Dataset items:

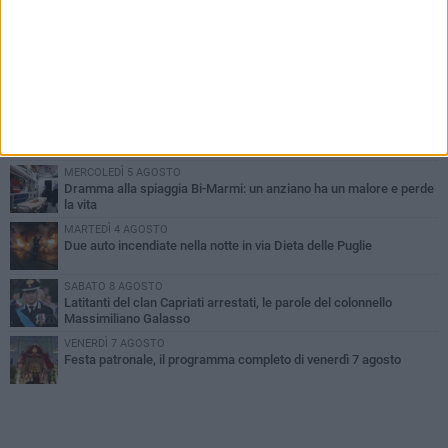
PIÙ LETTI QUESTA SETTIMANA
GIOVEDÌ 6 AGOSTO
Ragazzi biscegliesi diventano virali dopo un'esibizione
improvvisata in aeroporto a Roma-Fiumicino
MARTEDÌ 4 AGOSTO
Emergenza caldo, il Comune di Bisceglie attiva i "rifugi climatici"
MERCOLEDÌ 5 AGOSTO
Dramma alla spiaggia Bi-Marmi: un anziano ha un malore e perde
la vita
MARTEDÌ 4 AGOSTO
Due auto incendiate nella notte in via Dieta delle Puglie
SABATO 8 AGOSTO
Latitanti del clan Capriati arrestati, le parole del colonnello
Massimiliano Galasso
VENERDÌ 7 AGOSTO
Festa patronale, il programma completo di venerdì 7 agosto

_What to produce_.
Without copying any images, transcribe the records exactly as they stand.

_Answer to the exercise_.
PIÙ LETTI QUESTA SETTIMANA
GIOVEDÌ 6 AGOSTO
Ragazzi biscegliesi diventano virali dopo un'esibizione
improvvisata in aeroporto a Roma-Fiumicino
MARTEDÌ 4 AGOSTO
Emergenza caldo, il Comune di Bisceglie attiva i "rifugi climatici"
MERCOLEDÌ 5 AGOSTO
Dramma alla spiaggia Bi-Marmi: un anziano ha un malore e perde
la vita
MARTEDÌ 4 AGOSTO
Due auto incendiate nella notte in via Dieta delle Puglie
SABATO 8 AGOSTO
Latitanti del clan Capriati arrestati, le parole del colonnello
Massimiliano Galasso
VENERDÌ 7 AGOSTO
Festa patronale, il programma completo di venerdì 7 agosto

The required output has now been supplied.